### PROVIDED TEXT
* Begin *

Well, you can't control how they question you, that's really on them and you shouldn't stress about it. If they think you're a bitch because you don't want to have kids, I say let them think you're a bitch. Embrace your bitchitude!

The creepy guy on the corner thinks I'm a colossal bitch when he commands me to smile and I flip him off instead. It's an opinion I wear with honour.

(Maybe don't flip people off when they ask if you want kids, they might just be making conversation.)
posted by Dynex at 2:27 PM on October 30, 2012 [2 favorites]


Favouriting feral_goldfish so hard. That's the key thing: kids deserve parents who really really want to have kids. Anything less is sadness.

And I think maybe that's your gateway into getting people off your back. It's not about what you want, it's about what's best for the nebulous children in some bizarro world future envisioned for you by someone else.
posted by seanmpuckett at 2:30 PM on October 30, 2012 [1 favorite]


Thank you so much for all your comments. The best thing I think I have said in the past when asked this question is "I feel like if you want to have a baby, you should be 100% positive and if anything goes wrong with it's health, if it grows up to be crazy, if your babies daddy leaves you, you have to be there for that child. That is a risk that I am not willing to take in the future." It really made people think that I was being selfish. But I only have one life, so I am going to be selfish!
posted by Autumn89 at 2:34 PM on October 30, 2012 [4 favorites]


Guys who want kids or want to get married, become extremely unattractive to me....I just couldn't put myself in that situation again. Now it is possible, that maybe someone I'm with could change their mind, but that has happened and it made me want to be away from them even more.

I hear this! I remember how freaked out I was when my first serious boyfriend started talking about having a baby (and that was basically just a Fantasy Football League version - he didn't really want one). I never really felt the same in that relationship; I felt somehow reduced, like I had to be aware always to keep from being pulled into a trap. (And he was a great guy; we're still friends.)

Honestly, one of the things I've accepted about myself is that certain kinds of risk and loss of control aren't cool with me. Some of it is upbringing/family stuff, some of it childhood experiences, some of it a long illness I had when I was young, some of it is just random. These experiences make having a child sort of extra unappealing for me...it's not just something I don't want, it's something I really, viscerally don't want.

And I'm okay with that! I am the person that my upbringing made me. I'm not hurting anyone by not having a child. I don't owe anyone children. So what if maybe I'm a little more "really don't want to be pregnant ever OMG" than many women? As long as I'm not a jerk about it and not a jerk to my friends or friends' kids, that's fine.

* End *

### SUPPLIED DATA
* Begin *

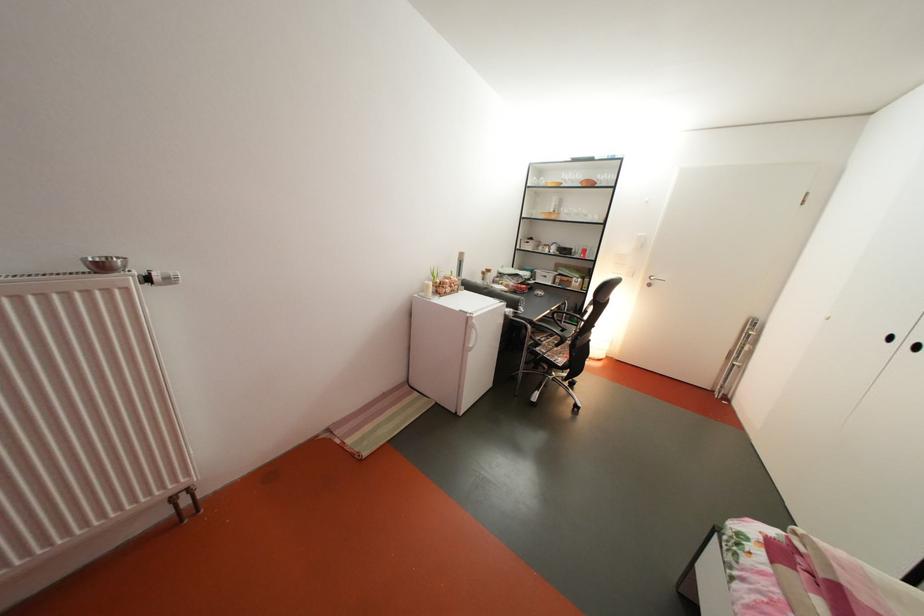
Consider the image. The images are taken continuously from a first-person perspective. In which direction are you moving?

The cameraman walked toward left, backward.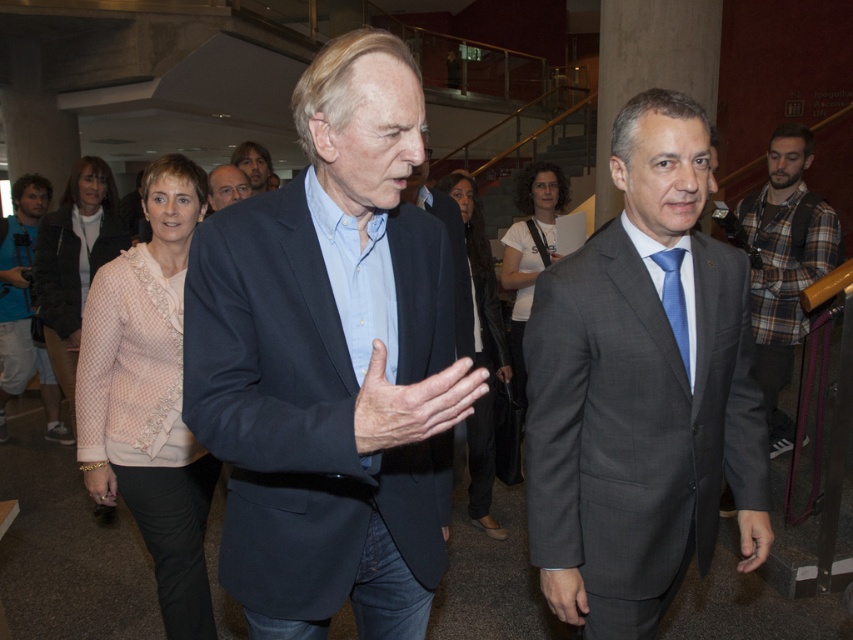
Based on the scene described, which object is bigger between the plaid flannel shirt at right and the light brown hair at center?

* End *

### REQUIREMENTS
a) Answer these questions from the comment thread on not wanting children:
(i) In the comment posted by Dynex, what does the creepy guy on the corner command the writer to do?
(ii) At what time on October 30, 2012 did seanmpuckett post?
(iii) How many favorites did the comment posted by Autumn89 receive?
b) Carry the comment thread on not wanting children forward from its last sentence.
The data has no connection to the thread.

### RESULTS FOR THE EXERCISE
a)
(i) To smile.
(ii) 2:30 PM.
(iii) 4.

b)
posted by Frowner at 2:34 PM on October 30, 2012 [2 favorites]


Personally, I think bringing an unwanted child into the world to sate your own ego and societal expectations is way more selfish than not having one because you know you don't want one.
posted by Ghostride The Whip at 2:36 PM on October 30, 2012 [10 favorites]


Frowner, I wish we could be friends. :) Lol. No disrespect to anyone who has them or wants them, or is TRYING so hard to have them, but I think it is the unpredictable part of it that is very unappealing to me. Yes my life could take a change for the worse tomorrow, but I would rather do it by MYSELF then have to take some innocent baby in it with me.
posted by Autumn89 at 2:38 PM on October 30, 2012


I know people say I am young, but other people I know are young and are making these decisions.

And many will eventually regret them. Just because it's legal doesn't mean it's a good idea. Some people you know will also decide to do heroin or steal things or play golf in a lightning storm or jump off a cliff. This does not mean you have to do those things too.

Married at 32, vasectomy shortly after, 40 now and no regrets yet. Never wanted kids, didn't like being a kid, can't think of any compelling reasons to have them.

These questions that you don't like being asked? Rude, awful, bad, mean, evil questions that emotionally mature people - who've had any sort of adult exposure to the world so that they understand that this is a private and sometimes brutally heartbreaking matter for some people - don't ask. It's enough of an answer to tell them that it's inappropriate to ask. And then hope they grow up one day.
posted by Lyn Never at 2:39 PM on October 30, 2012


I got married at 22, before any friends or family. At 32, none of my friends from high school or college have gotten married, and only one has a child. It's okay to be different from everyone else. It's okay to be really sure about it too -- I was and I still think it was the best decision. (And I'm sure why friends are happy single too.)

I agree that moving to a more urban area where people are more career driven might help. (I can't imagine living in a place where a 23 year old gets asked about why she hasn't had kids yet.)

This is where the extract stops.